Oil on canvas, probably begun 1859, continued at intervals but never finished, 91.4 x 80cm, Delaware Art Museum, Samuel and Mary R. Bancroft Memorial, 1935
In a London street at dawn, a country girl, now a prostitute, is recognised by her former suitor, a countryman who has come to London to bring a calf to market. The girl's plight is paralleled in that of the calf, an innocent animal trapped and on its way to be sold. But the picture is ambiguous: is the prostitute rejecting salvation or is she accepting it; or is she repentant but unable to escape her fate, like the calf?
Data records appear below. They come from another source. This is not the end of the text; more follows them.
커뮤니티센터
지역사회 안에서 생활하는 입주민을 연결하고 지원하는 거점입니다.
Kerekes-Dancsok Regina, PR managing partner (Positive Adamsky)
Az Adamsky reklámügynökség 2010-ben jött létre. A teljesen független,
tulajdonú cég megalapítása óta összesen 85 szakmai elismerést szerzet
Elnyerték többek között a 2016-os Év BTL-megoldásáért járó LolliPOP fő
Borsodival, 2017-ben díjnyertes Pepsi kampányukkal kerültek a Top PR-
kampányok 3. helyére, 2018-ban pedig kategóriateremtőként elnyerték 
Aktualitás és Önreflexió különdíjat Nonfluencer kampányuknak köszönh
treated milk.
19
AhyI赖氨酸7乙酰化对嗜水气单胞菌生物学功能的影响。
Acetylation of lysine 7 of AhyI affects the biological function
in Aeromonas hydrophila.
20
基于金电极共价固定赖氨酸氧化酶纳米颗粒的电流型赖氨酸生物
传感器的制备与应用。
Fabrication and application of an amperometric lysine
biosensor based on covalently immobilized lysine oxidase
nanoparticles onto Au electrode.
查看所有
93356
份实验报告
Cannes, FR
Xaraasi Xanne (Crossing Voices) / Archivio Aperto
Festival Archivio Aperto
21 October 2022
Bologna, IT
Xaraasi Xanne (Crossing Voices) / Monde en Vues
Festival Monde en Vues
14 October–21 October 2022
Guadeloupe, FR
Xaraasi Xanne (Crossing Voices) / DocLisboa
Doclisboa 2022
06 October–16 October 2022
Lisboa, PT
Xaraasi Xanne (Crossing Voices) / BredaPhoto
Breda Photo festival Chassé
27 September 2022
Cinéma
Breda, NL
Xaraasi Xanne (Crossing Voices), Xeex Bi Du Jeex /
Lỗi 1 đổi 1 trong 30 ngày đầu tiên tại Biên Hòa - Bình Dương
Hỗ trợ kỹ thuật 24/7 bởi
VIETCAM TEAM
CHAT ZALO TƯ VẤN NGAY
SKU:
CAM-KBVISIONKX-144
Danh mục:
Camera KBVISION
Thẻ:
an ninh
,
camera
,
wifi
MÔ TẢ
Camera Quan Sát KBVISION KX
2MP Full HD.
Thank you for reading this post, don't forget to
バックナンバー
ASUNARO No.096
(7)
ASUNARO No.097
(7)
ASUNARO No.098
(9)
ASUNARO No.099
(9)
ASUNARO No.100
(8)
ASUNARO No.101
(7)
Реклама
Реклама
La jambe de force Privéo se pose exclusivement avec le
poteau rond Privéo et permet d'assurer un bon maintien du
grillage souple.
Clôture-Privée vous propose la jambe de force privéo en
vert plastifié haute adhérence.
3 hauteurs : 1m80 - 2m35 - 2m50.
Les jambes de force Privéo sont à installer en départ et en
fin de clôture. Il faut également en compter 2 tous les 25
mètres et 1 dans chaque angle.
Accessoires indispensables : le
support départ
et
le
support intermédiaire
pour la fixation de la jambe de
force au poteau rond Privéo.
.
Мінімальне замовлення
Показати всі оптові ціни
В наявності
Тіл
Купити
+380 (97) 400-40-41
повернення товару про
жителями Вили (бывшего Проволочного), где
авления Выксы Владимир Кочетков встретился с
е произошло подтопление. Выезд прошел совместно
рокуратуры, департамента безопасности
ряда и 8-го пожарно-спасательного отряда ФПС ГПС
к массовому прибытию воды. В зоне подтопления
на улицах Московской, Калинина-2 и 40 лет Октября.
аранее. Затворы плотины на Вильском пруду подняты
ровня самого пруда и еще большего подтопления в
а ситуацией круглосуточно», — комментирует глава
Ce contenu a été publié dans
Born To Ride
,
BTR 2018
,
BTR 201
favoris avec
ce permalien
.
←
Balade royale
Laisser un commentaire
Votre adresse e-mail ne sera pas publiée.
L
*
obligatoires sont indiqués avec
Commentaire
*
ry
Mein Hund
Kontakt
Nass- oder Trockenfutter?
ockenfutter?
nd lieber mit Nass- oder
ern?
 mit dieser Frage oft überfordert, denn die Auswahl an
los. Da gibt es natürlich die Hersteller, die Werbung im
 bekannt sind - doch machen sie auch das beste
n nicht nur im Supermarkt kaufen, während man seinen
This is Rossetti's only modern urban life subject. He changed the head of the prostitute, originally from an unknown woman, to portray a favourite model, Fanny Cornforth, but he never completed the picture. He encountered many difficulties with perspective, drawing and technique. His friend Ford Maddox Brown recorded Rossetti as taking great pains over the painting of the calf: 'getting on slowly.he paints it in all like Albert Durer hair by hair & seems incapable of any breadth.From want of habit I see nature bothers him.'
Rossetti's assistants Henry Treffry Dunn and Frederic Shields helped him with parts of it and he himself worked on it as late as 1881. It was still unfinished at his death. Further work may have been done on it by Dunn and Burne-Jones.